→ WORK INSTRUCTION
Each line of the data should be duplicated precisely.

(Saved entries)
BEGIN

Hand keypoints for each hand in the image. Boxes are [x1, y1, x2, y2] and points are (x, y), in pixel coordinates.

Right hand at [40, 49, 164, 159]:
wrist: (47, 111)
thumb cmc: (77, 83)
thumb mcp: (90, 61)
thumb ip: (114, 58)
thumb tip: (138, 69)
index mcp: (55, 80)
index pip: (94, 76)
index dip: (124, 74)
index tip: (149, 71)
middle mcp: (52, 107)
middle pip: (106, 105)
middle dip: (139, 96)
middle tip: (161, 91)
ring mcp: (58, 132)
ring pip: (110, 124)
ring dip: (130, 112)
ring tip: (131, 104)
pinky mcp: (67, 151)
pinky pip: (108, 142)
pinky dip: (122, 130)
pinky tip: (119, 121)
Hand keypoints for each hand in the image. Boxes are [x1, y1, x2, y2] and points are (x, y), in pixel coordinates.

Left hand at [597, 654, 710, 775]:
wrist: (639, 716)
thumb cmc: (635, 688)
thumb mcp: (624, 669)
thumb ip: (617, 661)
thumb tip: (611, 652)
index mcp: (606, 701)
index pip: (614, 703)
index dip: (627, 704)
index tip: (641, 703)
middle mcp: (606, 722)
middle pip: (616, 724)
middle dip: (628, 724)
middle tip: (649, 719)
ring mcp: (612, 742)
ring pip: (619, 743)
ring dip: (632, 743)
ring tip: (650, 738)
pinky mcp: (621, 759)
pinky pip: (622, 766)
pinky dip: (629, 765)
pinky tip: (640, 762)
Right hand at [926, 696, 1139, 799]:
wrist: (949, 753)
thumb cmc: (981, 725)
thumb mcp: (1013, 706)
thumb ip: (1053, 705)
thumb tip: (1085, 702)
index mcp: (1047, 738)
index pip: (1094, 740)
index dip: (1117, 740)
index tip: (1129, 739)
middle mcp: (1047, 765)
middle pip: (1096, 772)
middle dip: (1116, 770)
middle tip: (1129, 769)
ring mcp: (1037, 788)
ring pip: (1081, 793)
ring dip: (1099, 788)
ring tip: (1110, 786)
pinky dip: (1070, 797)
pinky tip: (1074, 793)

END

→ TASK RESULT
Hand keypoints for each hand in the image. Boxes are [x1, y1, x2, y2] and points are (x, y), in pixel coordinates.

Right hand at [40, 49, 164, 159]:
wrist: (47, 111)
thumb cmc: (77, 83)
thumb mcp: (90, 61)
thumb ip: (114, 58)
thumb tip: (138, 69)
index mcp: (55, 80)
index pip: (94, 76)
index dip: (124, 74)
index tip: (149, 71)
middle mcp: (52, 107)
middle pip: (106, 105)
middle dip: (139, 96)
middle tip: (161, 91)
ring mcp: (58, 132)
ring pip: (110, 124)
ring dip: (130, 112)
ring tip: (131, 104)
pinky mcp: (67, 151)
pinky pip: (108, 142)
pinky dip: (122, 130)
pinky tip: (119, 121)
Hand keypoints for each hand in the image. Boxes are [x1, y1, x2, y2] and points are (x, y), in pixel coordinates.

Left hand at [597, 654, 710, 775]:
wrist: (639, 716)
thumb cmc: (635, 688)
thumb mcp: (624, 669)
thumb ip: (617, 661)
thumb tip: (611, 652)
index mcp: (606, 701)
index pip: (614, 703)
index dip: (627, 704)
index tip: (641, 703)
middle mcp: (606, 722)
middle pip: (616, 724)
middle dip: (628, 724)
middle tip: (649, 719)
ring mcp: (612, 742)
ring pip: (619, 743)
ring dip: (632, 743)
ring tip: (650, 738)
pinky mcp: (621, 759)
pinky pip: (622, 766)
pinky dip: (629, 765)
pinky tip: (640, 762)
Right hand at [926, 696, 1139, 799]:
wrist: (949, 753)
thumb cmc: (981, 725)
thumb mcp: (1013, 706)
thumb ip: (1053, 705)
thumb tip: (1085, 702)
index mcp: (1047, 738)
index pip: (1094, 740)
index dip: (1117, 740)
index tip: (1129, 739)
middle mcp: (1047, 765)
middle pip: (1096, 772)
middle dip: (1116, 770)
middle tip: (1129, 769)
ring mcp: (1037, 788)
ring pip: (1081, 793)
ring dip: (1099, 788)
ring tip: (1110, 786)
pinky dip: (1070, 797)
pinky tip: (1074, 793)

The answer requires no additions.